I’m sitting here perusing Facebook and reading all of the posts regarding former colleagues of mine returning to school.  It’s the time that some call September Silence – when mothers send their children off to school and finally have PEACE.  For educators, there is no September Silence.

 As a high school English teacher for twenty-five years, I never knew September Silence.  I, however, as a retired English teacher have so many memories dancing a jig in my head at the moment.

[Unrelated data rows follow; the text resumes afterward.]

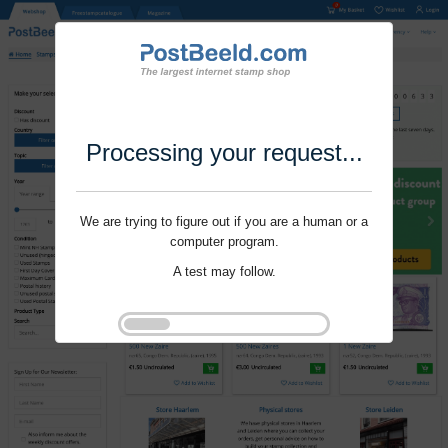
Processing your request...
We are trying to figure out if you are a human or a
computer program.
A test may follow.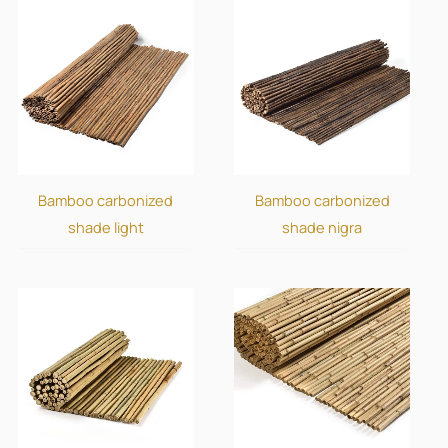
Bamboo carbonized
Bamboo carbonized
shade light
shade nigra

 I remember reliving the story of Cinderella each year at prom time.  Pretending that I was a fairy godmother, I would choose a special girl who could not afford prom and take her shopping for a dress and shoes, have her hair and nails done, and invite her to my house before she left for prom to give her that motherly speech about how to behave and how to stay out of trouble.

 These days when I need my tires rotated or aligned, I visit Matt who wasn’t the best English student in the world but who has found his trade in life and does it well…and I trust him with my tires.

 When I need dental work, I remember Scott who always makes me feel “special” when I visit his clinic; he had been an excellent Honors English student and is now a superior dentist.

 I remember once having an emergency appendectomy and looking up to see a former student as my anesthesiologist.  I suppose he liked me, too, because I awakened a few hours later…alive!

 I trust Nicole, now a pharmacy technician, to give me the correct prescriptions…and always with a smile.

 Many former students are now English majors or are English teachers.  I’m so glad that I passed my passion of literature and writing on to them.

 The best advice I was ever given was by Austin, an AP Literature student.  Knowing that he was technologically savvy, I often asked him questions regarding my computer, projector, or printer.  One day his reply was “Just Google It, Ms. Sebourn.”  I “Just Google It” almost every day of my life now and always remember him when doing it.

 There are sad memories, too.  They are of students who left this world way too early, yet they had so much to offer it.  I think of them often and of what they might have done with their lives.

 September Silence?  I never knew it.  But what I had?  It means the world to me.